_YOUR TASK_.
Only an exact repetition of every entry counts as the answer.
******
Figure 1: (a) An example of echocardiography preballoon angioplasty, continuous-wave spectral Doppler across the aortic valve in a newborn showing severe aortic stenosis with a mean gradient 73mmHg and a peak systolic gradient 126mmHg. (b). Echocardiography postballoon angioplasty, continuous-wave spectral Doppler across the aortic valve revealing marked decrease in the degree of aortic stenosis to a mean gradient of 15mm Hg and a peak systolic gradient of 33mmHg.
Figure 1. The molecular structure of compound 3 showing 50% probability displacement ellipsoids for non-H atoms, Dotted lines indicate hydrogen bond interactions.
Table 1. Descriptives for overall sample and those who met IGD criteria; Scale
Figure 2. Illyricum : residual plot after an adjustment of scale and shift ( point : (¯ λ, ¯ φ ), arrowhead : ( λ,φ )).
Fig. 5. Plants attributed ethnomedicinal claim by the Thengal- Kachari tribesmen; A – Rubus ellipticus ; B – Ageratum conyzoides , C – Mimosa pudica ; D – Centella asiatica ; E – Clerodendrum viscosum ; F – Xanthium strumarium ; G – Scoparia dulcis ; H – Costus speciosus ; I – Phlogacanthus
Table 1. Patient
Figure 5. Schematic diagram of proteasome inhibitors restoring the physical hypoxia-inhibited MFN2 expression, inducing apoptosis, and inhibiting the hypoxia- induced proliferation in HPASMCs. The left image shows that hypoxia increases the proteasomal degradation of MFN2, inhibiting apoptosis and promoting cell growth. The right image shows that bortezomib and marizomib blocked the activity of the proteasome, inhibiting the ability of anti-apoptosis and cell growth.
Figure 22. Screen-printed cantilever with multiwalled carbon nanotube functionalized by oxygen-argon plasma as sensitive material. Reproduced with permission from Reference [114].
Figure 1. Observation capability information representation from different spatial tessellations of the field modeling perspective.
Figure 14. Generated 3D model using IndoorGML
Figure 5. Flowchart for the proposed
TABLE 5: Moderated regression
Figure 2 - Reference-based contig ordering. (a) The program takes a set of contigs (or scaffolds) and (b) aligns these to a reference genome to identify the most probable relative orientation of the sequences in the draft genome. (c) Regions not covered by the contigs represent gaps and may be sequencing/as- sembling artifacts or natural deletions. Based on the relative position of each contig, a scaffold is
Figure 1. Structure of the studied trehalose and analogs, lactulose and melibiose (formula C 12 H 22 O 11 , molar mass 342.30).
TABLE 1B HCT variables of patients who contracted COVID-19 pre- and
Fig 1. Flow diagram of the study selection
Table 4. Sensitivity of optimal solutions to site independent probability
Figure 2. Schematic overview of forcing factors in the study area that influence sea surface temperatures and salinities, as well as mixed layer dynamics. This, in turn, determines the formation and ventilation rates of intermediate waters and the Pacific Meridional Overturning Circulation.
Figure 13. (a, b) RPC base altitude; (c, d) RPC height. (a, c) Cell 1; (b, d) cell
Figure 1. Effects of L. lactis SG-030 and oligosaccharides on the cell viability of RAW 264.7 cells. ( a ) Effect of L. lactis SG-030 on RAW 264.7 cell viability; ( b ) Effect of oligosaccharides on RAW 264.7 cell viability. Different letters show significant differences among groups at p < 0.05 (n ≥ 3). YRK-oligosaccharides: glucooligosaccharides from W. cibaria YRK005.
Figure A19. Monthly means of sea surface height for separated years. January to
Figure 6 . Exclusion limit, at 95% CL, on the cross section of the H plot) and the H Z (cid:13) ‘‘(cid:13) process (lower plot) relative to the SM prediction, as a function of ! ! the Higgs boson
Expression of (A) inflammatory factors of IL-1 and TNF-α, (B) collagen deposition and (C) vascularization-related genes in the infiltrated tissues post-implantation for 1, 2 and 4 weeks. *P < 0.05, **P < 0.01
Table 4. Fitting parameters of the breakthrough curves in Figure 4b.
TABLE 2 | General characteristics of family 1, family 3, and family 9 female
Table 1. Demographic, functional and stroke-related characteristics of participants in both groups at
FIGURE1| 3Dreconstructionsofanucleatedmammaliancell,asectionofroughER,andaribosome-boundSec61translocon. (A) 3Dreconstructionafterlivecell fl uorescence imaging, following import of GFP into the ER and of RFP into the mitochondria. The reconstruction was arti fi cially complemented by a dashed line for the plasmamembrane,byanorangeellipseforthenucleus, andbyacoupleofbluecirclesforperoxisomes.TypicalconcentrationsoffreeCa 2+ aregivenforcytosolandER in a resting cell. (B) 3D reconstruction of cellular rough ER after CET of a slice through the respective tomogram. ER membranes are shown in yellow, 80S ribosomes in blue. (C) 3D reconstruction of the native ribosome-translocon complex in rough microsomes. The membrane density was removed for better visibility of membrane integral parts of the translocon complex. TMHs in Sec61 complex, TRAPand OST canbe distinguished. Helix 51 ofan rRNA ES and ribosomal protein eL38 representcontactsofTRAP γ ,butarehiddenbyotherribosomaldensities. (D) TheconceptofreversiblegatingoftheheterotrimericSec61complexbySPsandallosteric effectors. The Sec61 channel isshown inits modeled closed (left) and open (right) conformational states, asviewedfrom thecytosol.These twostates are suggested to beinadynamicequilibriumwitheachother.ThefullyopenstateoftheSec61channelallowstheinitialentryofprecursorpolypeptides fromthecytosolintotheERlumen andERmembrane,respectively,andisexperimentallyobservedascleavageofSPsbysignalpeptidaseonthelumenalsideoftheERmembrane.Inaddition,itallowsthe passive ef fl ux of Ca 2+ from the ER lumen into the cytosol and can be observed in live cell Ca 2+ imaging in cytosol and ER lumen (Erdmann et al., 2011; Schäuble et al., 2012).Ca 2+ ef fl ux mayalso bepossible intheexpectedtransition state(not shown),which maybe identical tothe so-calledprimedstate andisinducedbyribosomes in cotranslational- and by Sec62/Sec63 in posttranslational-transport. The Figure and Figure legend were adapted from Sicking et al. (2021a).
******
_YOUR SOLUTION_.
Figure 1: (a) An example of echocardiography preballoon angioplasty, continuous-wave spectral Doppler across the aortic valve in a newborn showing severe aortic stenosis with a mean gradient 73mmHg and a peak systolic gradient 126mmHg. (b). Echocardiography postballoon angioplasty, continuous-wave spectral Doppler across the aortic valve revealing marked decrease in the degree of aortic stenosis to a mean gradient of 15mm Hg and a peak systolic gradient of 33mmHg.
Figure 1. The molecular structure of compound 3 showing 50% probability displacement ellipsoids for non-H atoms, Dotted lines indicate hydrogen bond interactions.
Table 1. Descriptives for overall sample and those who met IGD criteria; Scale
Figure 2. Illyricum : residual plot after an adjustment of scale and shift ( point : (¯ λ, ¯ φ ), arrowhead : ( λ,φ )).
Fig. 5. Plants attributed ethnomedicinal claim by the Thengal- Kachari tribesmen; A – Rubus ellipticus ; B – Ageratum conyzoides , C – Mimosa pudica ; D – Centella asiatica ; E – Clerodendrum viscosum ; F – Xanthium strumarium ; G – Scoparia dulcis ; H – Costus speciosus ; I – Phlogacanthus
Table 1. Patient
Figure 5. Schematic diagram of proteasome inhibitors restoring the physical hypoxia-inhibited MFN2 expression, inducing apoptosis, and inhibiting the hypoxia- induced proliferation in HPASMCs. The left image shows that hypoxia increases the proteasomal degradation of MFN2, inhibiting apoptosis and promoting cell growth. The right image shows that bortezomib and marizomib blocked the activity of the proteasome, inhibiting the ability of anti-apoptosis and cell growth.
Figure 22. Screen-printed cantilever with multiwalled carbon nanotube functionalized by oxygen-argon plasma as sensitive material. Reproduced with permission from Reference [114].
Figure 1. Observation capability information representation from different spatial tessellations of the field modeling perspective.
Figure 14. Generated 3D model using IndoorGML
Figure 5. Flowchart for the proposed
TABLE 5: Moderated regression
Figure 2 - Reference-based contig ordering. (a) The program takes a set of contigs (or scaffolds) and (b) aligns these to a reference genome to identify the most probable relative orientation of the sequences in the draft genome. (c) Regions not covered by the contigs represent gaps and may be sequencing/as- sembling artifacts or natural deletions. Based on the relative position of each contig, a scaffold is
Figure 1. Structure of the studied trehalose and analogs, lactulose and melibiose (formula C 12 H 22 O 11 , molar mass 342.30).
TABLE 1B HCT variables of patients who contracted COVID-19 pre- and
Fig 1. Flow diagram of the study selection
Table 4. Sensitivity of optimal solutions to site independent probability
Figure 2. Schematic overview of forcing factors in the study area that influence sea surface temperatures and salinities, as well as mixed layer dynamics. This, in turn, determines the formation and ventilation rates of intermediate waters and the Pacific Meridional Overturning Circulation.
Figure 13. (a, b) RPC base altitude; (c, d) RPC height. (a, c) Cell 1; (b, d) cell
Figure 1. Effects of L. lactis SG-030 and oligosaccharides on the cell viability of RAW 264.7 cells. ( a ) Effect of L. lactis SG-030 on RAW 264.7 cell viability; ( b ) Effect of oligosaccharides on RAW 264.7 cell viability. Different letters show significant differences among groups at p < 0.05 (n ≥ 3). YRK-oligosaccharides: glucooligosaccharides from W. cibaria YRK005.
Figure A19. Monthly means of sea surface height for separated years. January to
Figure 6 . Exclusion limit, at 95% CL, on the cross section of the H plot) and the H Z (cid:13) ‘‘(cid:13) process (lower plot) relative to the SM prediction, as a function of ! ! the Higgs boson
Expression of (A) inflammatory factors of IL-1 and TNF-α, (B) collagen deposition and (C) vascularization-related genes in the infiltrated tissues post-implantation for 1, 2 and 4 weeks. *P < 0.05, **P < 0.01
Table 4. Fitting parameters of the breakthrough curves in Figure 4b.
TABLE 2 | General characteristics of family 1, family 3, and family 9 female
Table 1. Demographic, functional and stroke-related characteristics of participants in both groups at
FIGURE1| 3Dreconstructionsofanucleatedmammaliancell,asectionofroughER,andaribosome-boundSec61translocon. (A) 3Dreconstructionafterlivecell fl uorescence imaging, following import of GFP into the ER and of RFP into the mitochondria. The reconstruction was arti fi cially complemented by a dashed line for the plasmamembrane,byanorangeellipseforthenucleus, andbyacoupleofbluecirclesforperoxisomes.TypicalconcentrationsoffreeCa 2+ aregivenforcytosolandER in a resting cell. (B) 3D reconstruction of cellular rough ER after CET of a slice through the respective tomogram. ER membranes are shown in yellow, 80S ribosomes in blue. (C) 3D reconstruction of the native ribosome-translocon complex in rough microsomes. The membrane density was removed for better visibility of membrane integral parts of the translocon complex. TMHs in Sec61 complex, TRAPand OST canbe distinguished. Helix 51 ofan rRNA ES and ribosomal protein eL38 representcontactsofTRAP γ ,butarehiddenbyotherribosomaldensities. (D) TheconceptofreversiblegatingoftheheterotrimericSec61complexbySPsandallosteric effectors. The Sec61 channel isshown inits modeled closed (left) and open (right) conformational states, asviewedfrom thecytosol.These twostates are suggested to beinadynamicequilibriumwitheachother.ThefullyopenstateoftheSec61channelallowstheinitialentryofprecursorpolypeptides fromthecytosolintotheERlumen andERmembrane,respectively,andisexperimentallyobservedascleavageofSPsbysignalpeptidaseonthelumenalsideoftheERmembrane.Inaddition,itallowsthe passive ef fl ux of Ca 2+ from the ER lumen into the cytosol and can be observed in live cell Ca 2+ imaging in cytosol and ER lumen (Erdmann et al., 2011; Schäuble et al., 2012).Ca 2+ ef fl ux mayalso bepossible intheexpectedtransition state(not shown),which maybe identical tothe so-calledprimedstate andisinducedbyribosomes in cotranslational- and by Sec62/Sec63 in posttranslational-transport. The Figure and Figure legend were adapted from Sicking et al. (2021a).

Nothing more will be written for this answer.